[Stored data entries]

<<<<

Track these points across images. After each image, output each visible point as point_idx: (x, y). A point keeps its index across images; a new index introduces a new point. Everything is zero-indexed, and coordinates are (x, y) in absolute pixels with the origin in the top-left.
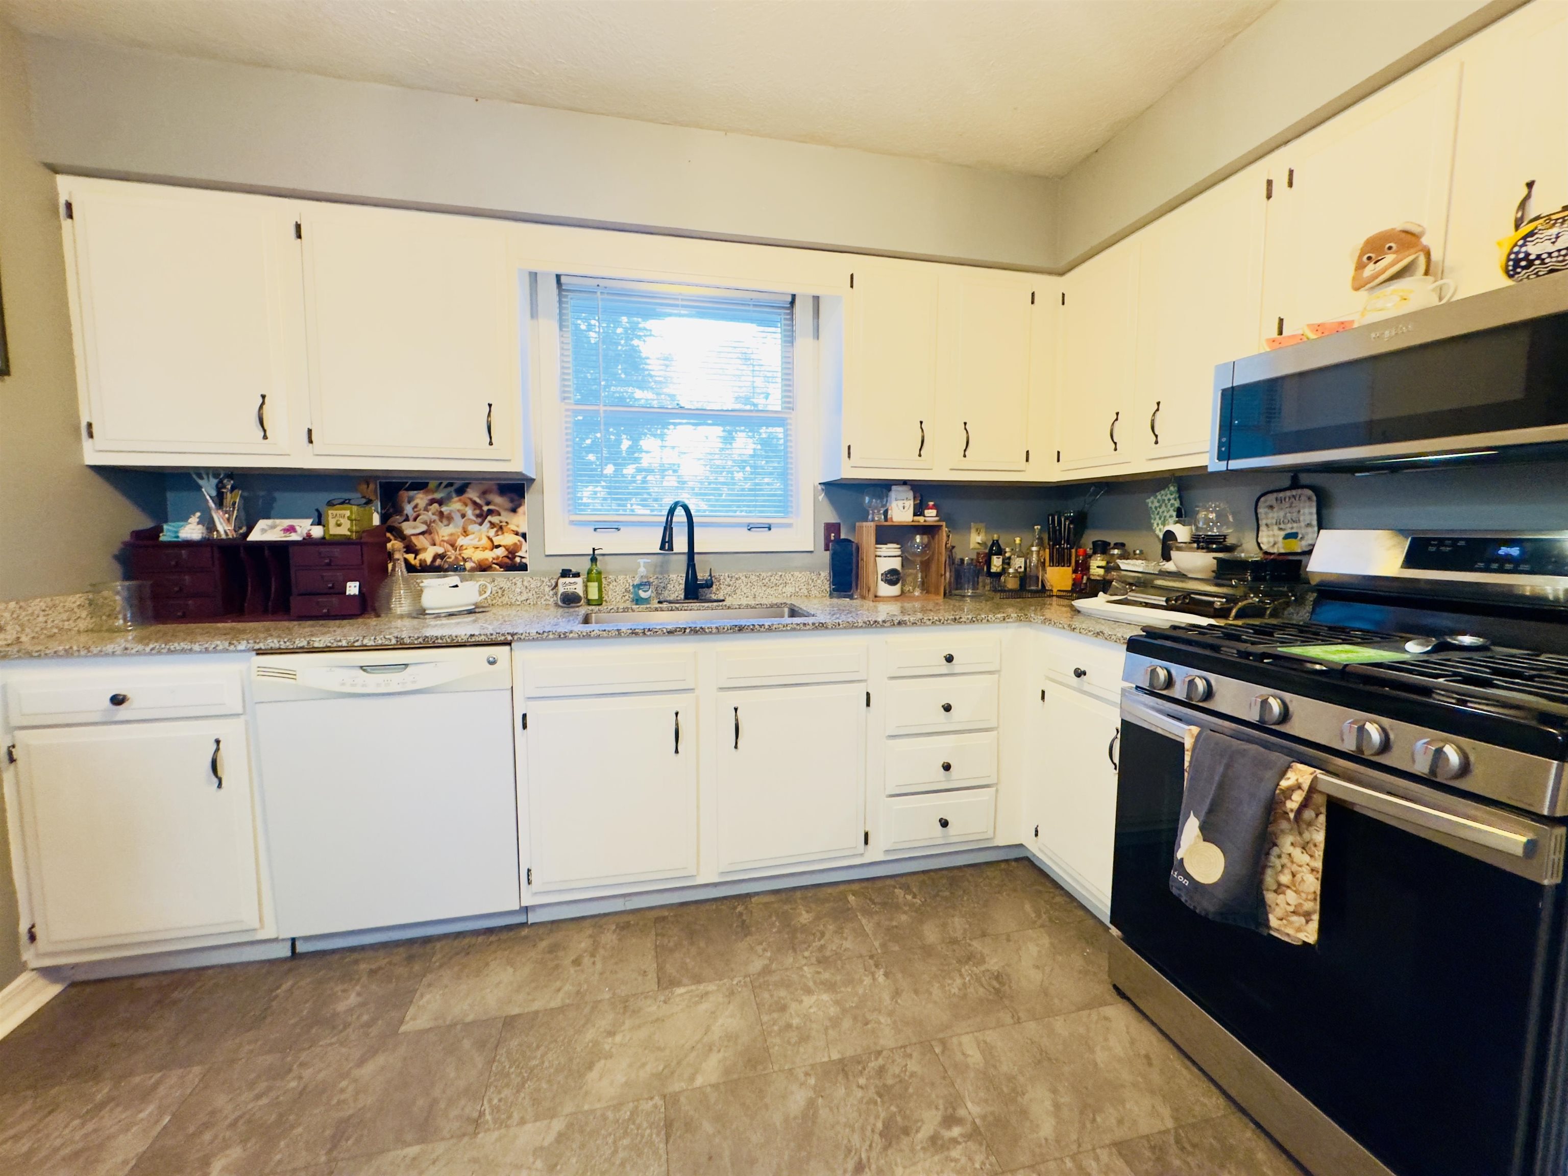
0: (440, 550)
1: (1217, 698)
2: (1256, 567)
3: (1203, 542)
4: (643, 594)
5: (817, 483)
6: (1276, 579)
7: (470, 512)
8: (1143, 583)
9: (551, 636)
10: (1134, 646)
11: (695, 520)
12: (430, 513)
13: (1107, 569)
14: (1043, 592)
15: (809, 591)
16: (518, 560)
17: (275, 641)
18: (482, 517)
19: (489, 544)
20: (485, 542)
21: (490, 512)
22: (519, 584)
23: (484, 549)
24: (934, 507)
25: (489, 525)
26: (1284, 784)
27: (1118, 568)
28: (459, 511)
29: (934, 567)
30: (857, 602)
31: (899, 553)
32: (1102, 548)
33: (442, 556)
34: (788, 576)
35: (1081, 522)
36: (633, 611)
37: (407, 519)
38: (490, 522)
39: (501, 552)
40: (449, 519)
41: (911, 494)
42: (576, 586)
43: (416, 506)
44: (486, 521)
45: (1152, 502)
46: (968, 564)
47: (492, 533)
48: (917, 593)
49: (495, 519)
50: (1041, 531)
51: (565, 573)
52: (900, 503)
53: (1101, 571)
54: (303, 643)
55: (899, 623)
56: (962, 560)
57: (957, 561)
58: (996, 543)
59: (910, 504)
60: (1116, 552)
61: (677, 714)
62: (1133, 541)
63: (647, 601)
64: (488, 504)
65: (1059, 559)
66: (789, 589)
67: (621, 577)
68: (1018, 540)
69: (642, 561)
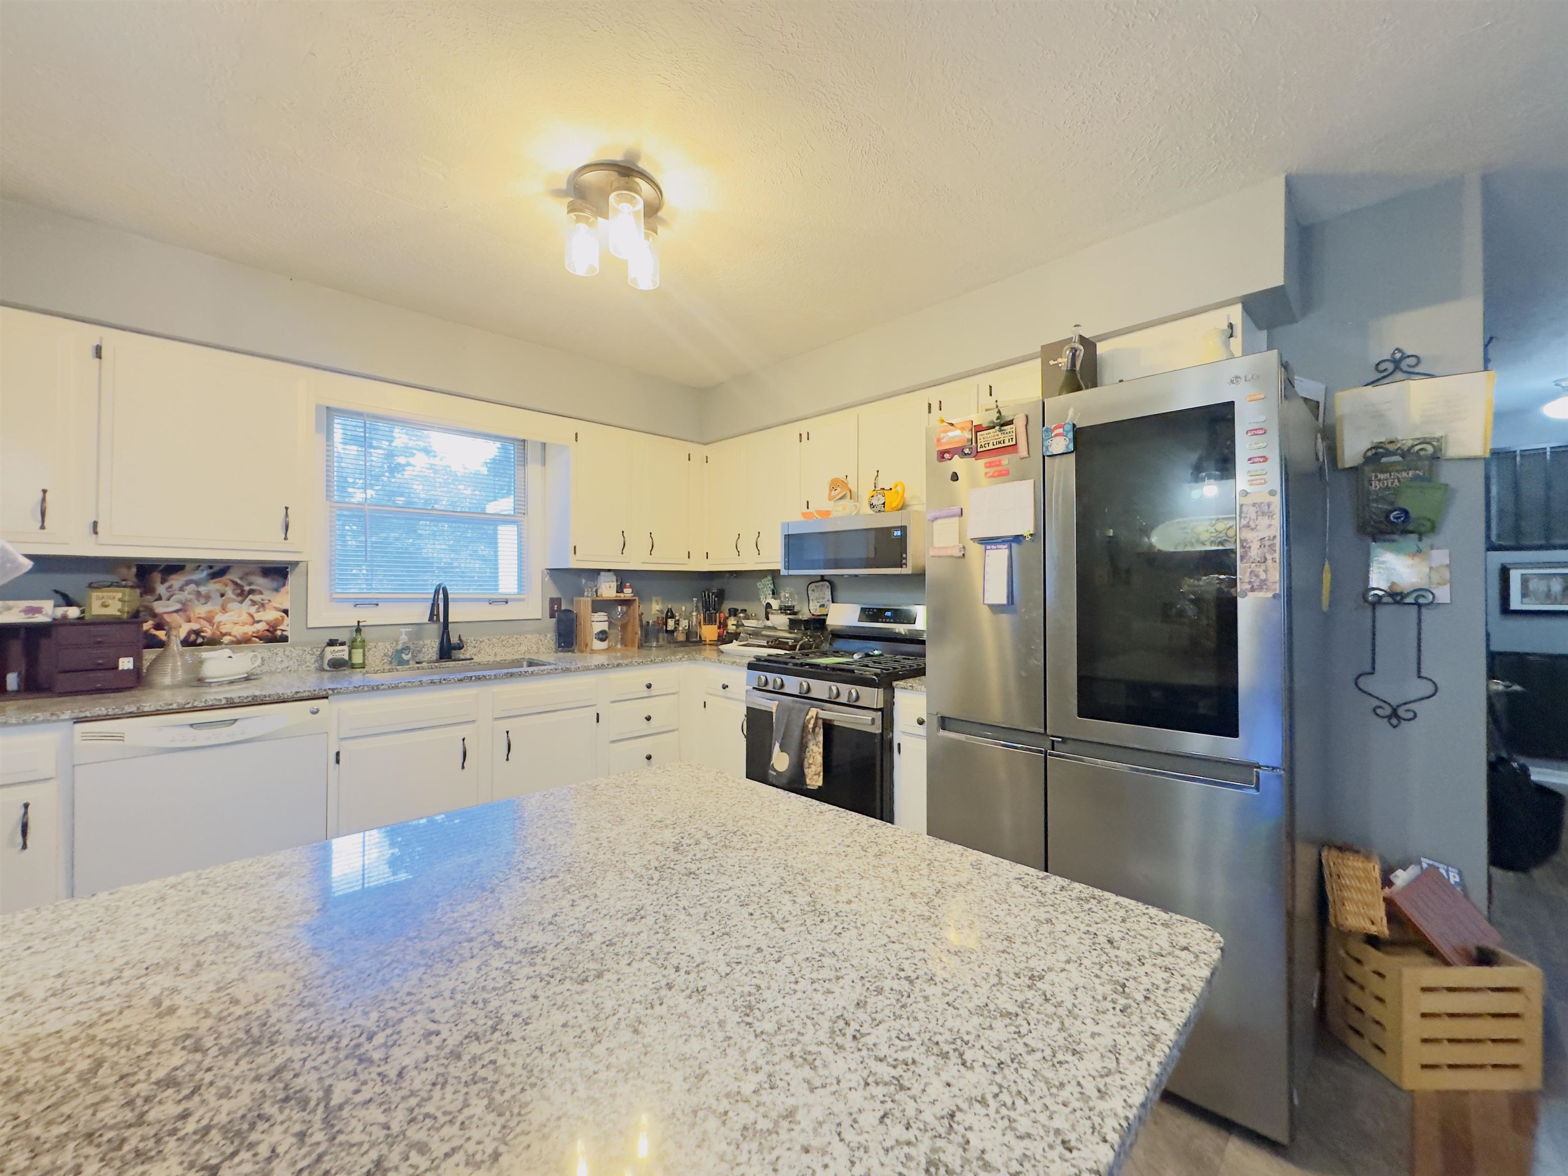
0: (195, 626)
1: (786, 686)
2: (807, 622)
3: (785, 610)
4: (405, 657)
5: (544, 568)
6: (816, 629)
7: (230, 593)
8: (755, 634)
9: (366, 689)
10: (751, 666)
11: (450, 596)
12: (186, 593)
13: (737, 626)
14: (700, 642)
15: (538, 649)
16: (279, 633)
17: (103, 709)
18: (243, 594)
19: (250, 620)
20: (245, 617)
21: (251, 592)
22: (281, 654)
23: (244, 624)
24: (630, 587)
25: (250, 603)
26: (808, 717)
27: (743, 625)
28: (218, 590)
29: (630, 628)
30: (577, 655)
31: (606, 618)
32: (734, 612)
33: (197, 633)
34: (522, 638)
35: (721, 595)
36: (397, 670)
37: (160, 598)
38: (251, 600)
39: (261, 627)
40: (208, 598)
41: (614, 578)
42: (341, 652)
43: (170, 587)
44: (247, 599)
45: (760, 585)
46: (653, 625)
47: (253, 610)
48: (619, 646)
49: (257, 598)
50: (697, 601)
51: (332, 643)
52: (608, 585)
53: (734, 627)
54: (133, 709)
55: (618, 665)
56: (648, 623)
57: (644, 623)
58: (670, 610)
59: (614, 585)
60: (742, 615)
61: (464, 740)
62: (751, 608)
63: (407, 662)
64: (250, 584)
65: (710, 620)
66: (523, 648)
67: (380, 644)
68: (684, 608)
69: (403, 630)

>>>>

> _Exercise requirements_: Lay out all of the entries above as a JSON list of strings, with one string for each line and no blank lines. Leave the pictures out of your answer.

> _Solved exercise_:
[
  "Track these points across images. After each image, output each visible point as point_idx: (x, y). A point keeps its index across images; a new index introduces a new point. Everything is zero-indexed, and coordinates are (x, y) in absolute pixels with the origin in the top-left.",
  "0: (440, 550)",
  "1: (1217, 698)",
  "2: (1256, 567)",
  "3: (1203, 542)",
  "4: (643, 594)",
  "5: (817, 483)",
  "6: (1276, 579)",
  "7: (470, 512)",
  "8: (1143, 583)",
  "9: (551, 636)",
  "10: (1134, 646)",
  "11: (695, 520)",
  "12: (430, 513)",
  "13: (1107, 569)",
  "14: (1043, 592)",
  "15: (809, 591)",
  "16: (518, 560)",
  "17: (275, 641)",
  "18: (482, 517)",
  "19: (489, 544)",
  "20: (485, 542)",
  "21: (490, 512)",
  "22: (519, 584)",
  "23: (484, 549)",
  "24: (934, 507)",
  "25: (489, 525)",
  "26: (1284, 784)",
  "27: (1118, 568)",
  "28: (459, 511)",
  "29: (934, 567)",
  "30: (857, 602)",
  "31: (899, 553)",
  "32: (1102, 548)",
  "33: (442, 556)",
  "34: (788, 576)",
  "35: (1081, 522)",
  "36: (633, 611)",
  "37: (407, 519)",
  "38: (490, 522)",
  "39: (501, 552)",
  "40: (449, 519)",
  "41: (911, 494)",
  "42: (576, 586)",
  "43: (416, 506)",
  "44: (486, 521)",
  "45: (1152, 502)",
  "46: (968, 564)",
  "47: (492, 533)",
  "48: (917, 593)",
  "49: (495, 519)",
  "50: (1041, 531)",
  "51: (565, 573)",
  "52: (900, 503)",
  "53: (1101, 571)",
  "54: (303, 643)",
  "55: (899, 623)",
  "56: (962, 560)",
  "57: (957, 561)",
  "58: (996, 543)",
  "59: (910, 504)",
  "60: (1116, 552)",
  "61: (677, 714)",
  "62: (1133, 541)",
  "63: (647, 601)",
  "64: (488, 504)",
  "65: (1059, 559)",
  "66: (789, 589)",
  "67: (621, 577)",
  "68: (1018, 540)",
  "69: (642, 561)",
  "0: (195, 626)",
  "1: (786, 686)",
  "2: (807, 622)",
  "3: (785, 610)",
  "4: (405, 657)",
  "5: (544, 568)",
  "6: (816, 629)",
  "7: (230, 593)",
  "8: (755, 634)",
  "9: (366, 689)",
  "10: (751, 666)",
  "11: (450, 596)",
  "12: (186, 593)",
  "13: (737, 626)",
  "14: (700, 642)",
  "15: (538, 649)",
  "16: (279, 633)",
  "17: (103, 709)",
  "18: (243, 594)",
  "19: (250, 620)",
  "20: (245, 617)",
  "21: (251, 592)",
  "22: (281, 654)",
  "23: (244, 624)",
  "24: (630, 587)",
  "25: (250, 603)",
  "26: (808, 717)",
  "27: (743, 625)",
  "28: (218, 590)",
  "29: (630, 628)",
  "30: (577, 655)",
  "31: (606, 618)",
  "32: (734, 612)",
  "33: (197, 633)",
  "34: (522, 638)",
  "35: (721, 595)",
  "36: (397, 670)",
  "37: (160, 598)",
  "38: (251, 600)",
  "39: (261, 627)",
  "40: (208, 598)",
  "41: (614, 578)",
  "42: (341, 652)",
  "43: (170, 587)",
  "44: (247, 599)",
  "45: (760, 585)",
  "46: (653, 625)",
  "47: (253, 610)",
  "48: (619, 646)",
  "49: (257, 598)",
  "50: (697, 601)",
  "51: (332, 643)",
  "52: (608, 585)",
  "53: (734, 627)",
  "54: (133, 709)",
  "55: (618, 665)",
  "56: (648, 623)",
  "57: (644, 623)",
  "58: (670, 610)",
  "59: (614, 585)",
  "60: (742, 615)",
  "61: (464, 740)",
  "62: (751, 608)",
  "63: (407, 662)",
  "64: (250, 584)",
  "65: (710, 620)",
  "66: (523, 648)",
  "67: (380, 644)",
  "68: (684, 608)",
  "69: (403, 630)"
]